Supplied passage.
2. By the impugned judgement and order the learned Single

Judge has dismissed both the writ petitions of the appellant.

3. Learned Senior Advocate appearing for the appellant has

contended that, the appellant is engaged in manufacture of sponge

iron. Appellant has a requirement of a particular variety of coal to

carry out such manufacturing activity.

4. Learned Senior Advocate appearing for the appellant has

contended that, coal was clarified as an essential commodity falling

within the terms of section 2 (a) (ii) of the Essential Commodities

Act, 1955. Coal has been under control till sometime in 2001.

Appellant has been receiving specific grade of coal from certain

collieries of the subsidiary companies of Coal India Limited (CIL)

since 1987 under the coal linkage granted by the Ministry of

Coal/Ministry of Steel/CIL. Appellant has been receiving specified

quantity and quality of coal from various subsidiaries of CIL being

Eastern Coalfields Ltd (ECL), Central Coalfields Ltd (CCL), and

Mahanadi Coalfields Ltd (MCL).

5. Learned Senior Advocate appearing for the appellant has

contended that, although, Government of India had evinced an

intention of abolishing the linkage system of selling coal and

adoptinig a more direct method of selling coal by entering into Fuel

Supply Agreements, such agreements were never entered into. The

claim that, policy of linkage had been given a go bye is incorrect as

it would appear from the letter dated November 7, 2001 issued by

the Joint Industrial Adviser.

6. Learned Senior Advocate appearing for the appellant has

drawn the attention of the Court to the fact that, in 2000 the

Colliery Control Order, 2000 came into force replacing the earlier

Colliery Control Order, 1945. In terms of the Colliery Control Order,

2000, CIL had become entitled to determine the price of coal. CIL

had consequently notified coal prices in terms of Colliery Control

Order, 2000.

7. Learned Senior Advocate appearing for the appellant has

contended that, the Coal Price Notification dated September 10,

2001 was issued by CIL to all subsidiaries of it including CCL

revising the price of various grades of coal. He has referred to

clause 10 thereof which permitted imposition of additional charges

only for beneficiation/special sizing of coal over and above the

notified price. He has contended that, there was no provision for

imposition of add-on charge/source specific premium charges.

8. Learned Senior Advocate appearing for the appellant has

contended that, CCL sought to impose add-on charges over the

base price of the premium variety of coal and called upon the

appellant to make payments of the same. Faced with the threat of

non-supply of such specific variety of coal, the appellant had under

protest made payment of the same and kept on paying the same

under protest till August 18, 2002 when pursuant to directions of

CIL such add-on charges/source specific premium charges were

discontinued by CCL.

9. Learned senior advocate appearing for the appellant has

pointed out that, in WPO No. 545 of 2002, the wrongful, arbitrary

and illegal imposition of add-on charges/source specific premium

charges on the coal supplied by CCL with effect from April 1, 2001

at the rate of 10% and with effect from September 1, 2001 till

August 18, 2002 at the rate of 30% was challenged.

Data.
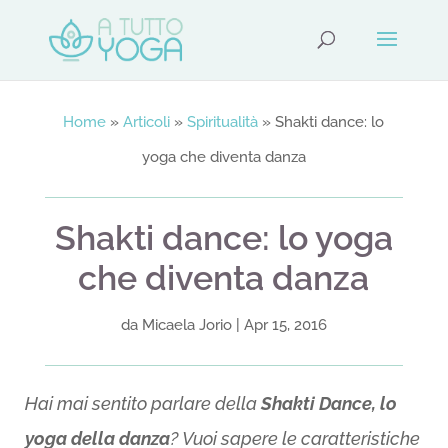
Home
»
Articoli
»
Spiritualità
»
Shakti dance: lo
yoga che diventa danza
Shakti dance: lo yoga
che diventa danza
da
Micaela Jorio
|
Apr 15, 2016
Hai mai sentito parlare della
Shakti Dance, lo
yoga della danza
? Vuoi sapere le caratteristiche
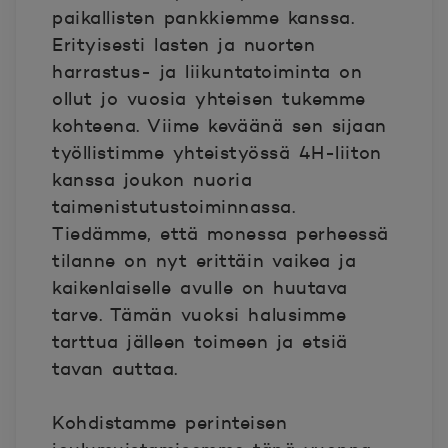
paikallisten pankkiemme kanssa.
Erityisesti lasten ja nuorten
harrastus- ja liikuntatoiminta on
ollut jo vuosia yhteisen tukemme
kohteena. Viime keväänä sen sijaan
työllistimme yhteistyössä 4H-liiton
kanssa joukon nuoria
taimenistutustoiminnassa.
Tiedämme, että monessa perheessä
tilanne on nyt erittäin vaikea ja
kaikenlaiselle avulle on huutava
tarve. Tämän vuoksi halusimme
tarttua jälleen toimeen ja etsiä
tavan auttaa.
Kohdistamme perinteisen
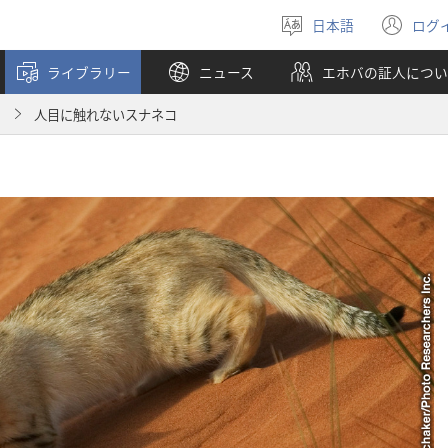
日本語
ログ
言
（
語
し
ライブラリー
ニュース
エホバの証人につい
を
い
選
タ
月
人目に触れないスナネコ
ぶ
ブ
で
開
く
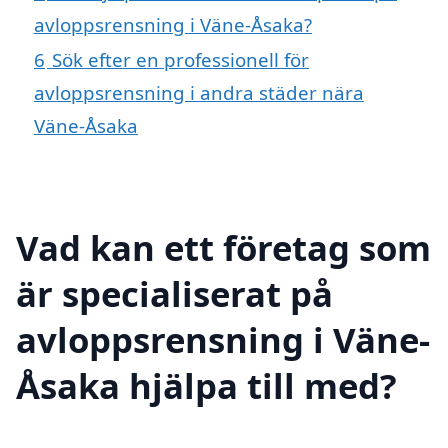
avloppsrensning i Väne-Åsaka?
6
Sök efter en professionell för
avloppsrensning i andra städer nära
Väne-Åsaka
Vad kan ett företag som
är specialiserat på
avloppsrensning i Väne-
Åsaka hjälpa till med?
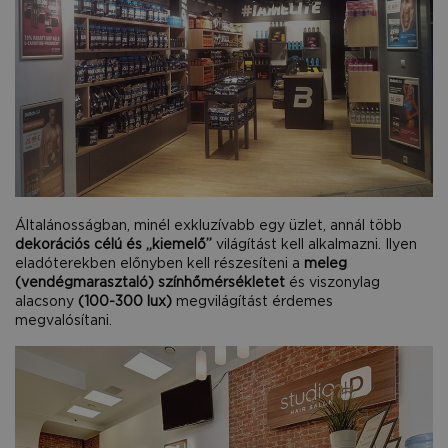
Általánosságban, minél exkluzívabb egy üzlet, annál több
dekorációs célú és „kiemelő”
világítást kell alkalmazni. Ilyen
eladóterekben előnyben kell részesíteni a
meleg
(vendégmarasztaló) színhőmérsékletet
és viszonylag
alacsony
(100-300 lux)
megvilágítást érdemes
megvalósítani.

Task. Resume the judgment on the add-on charges for CCL coal right after its final sentence, and carry it forward in the same style.

Answer.
10. Learned senior advocate appearing for the appellant has

submitted that, during the pendency of the first writ petition,

several meetings were held and correspondences exchanged

between the appellant and CCL wherein CCL proposed entering

into a Memorandum of Understanding. Appellant had refused to

execute such Memorandum of Understanding. CCL had proposed

issuing supplementary bills for regularizing the add-on

charges/source specific premium charges which were lying in the

suspense account of CCL.

11. Learned Senior Advocate appearing for the appellant has

contended that, CCL had no power under the provisions of the Coal

Control Order, 2000 to realize any add-on sums over and above the

base price of the coal as notified by CIL from the appellant.

Appellant had challenged this wrongful action of CCL in the 2nd

writ petition being WPO No. 1525 of 2003.

12. Learned Senior Advocate appearing for the appellant has

contended that, the learned Single Judge failed to appreciate that

apart from CCL no other subsidiary had charged over and above

the price fixed by CIL and that, CCL had no power to do so.

13. Learned Senior Advocate appearing for the appellant has

contended that, all and every payment of add-on charges/source

specific premium were made under protest and laced with terms

and conditions. In this regard, he has drawn the attention of the

Court to the letters dated April 10, 2001 and April 12, 2001 of the

appellant where, the appellant paid 10% premium on supplies of

coal on protest. He has pointed out that, the letter and the

undertaking dated April 20, 2001 were on protest and on

conditions. Similarly, by the letter dated October 10, 2001

appellant had paid 30% premium on protest. He has pointed out

that, appellant had written letters dated October 20, 2001 and

November 3, 2001 to the Ministry of Steel and CIL respectively

complaining about imposition of 30% premium on coal supplies by

CCL. He has referred to the letter dated October 23, 2001 written

by the appellant to CCL requesting for refund of 30% premium if

found not payable in future. Appellant had also offered to enter into

a Memorandum of Understanding/Fuel Supply Agreement on

mutually accepted terms and to pay 30% premium subject to

adjustment based on final decision in the Memorandum of

Understanding by a writing dated November 23, 2001. Appellant

had reiterated its stand that 10% and 30% premium had been paid

under protest and sought refund of the same by the letter dated

April 23, 2003. A meeting had been held between the appellant and

CCL on June 16, 2003 where the appellant had recorded detailed

objection on imposition of 10% and 30% source specific charges.

This fact has been pointed out by the appellant by letter dated July

7, 2003. Appellant had repeated its stand by its letter dated July

20, 2003.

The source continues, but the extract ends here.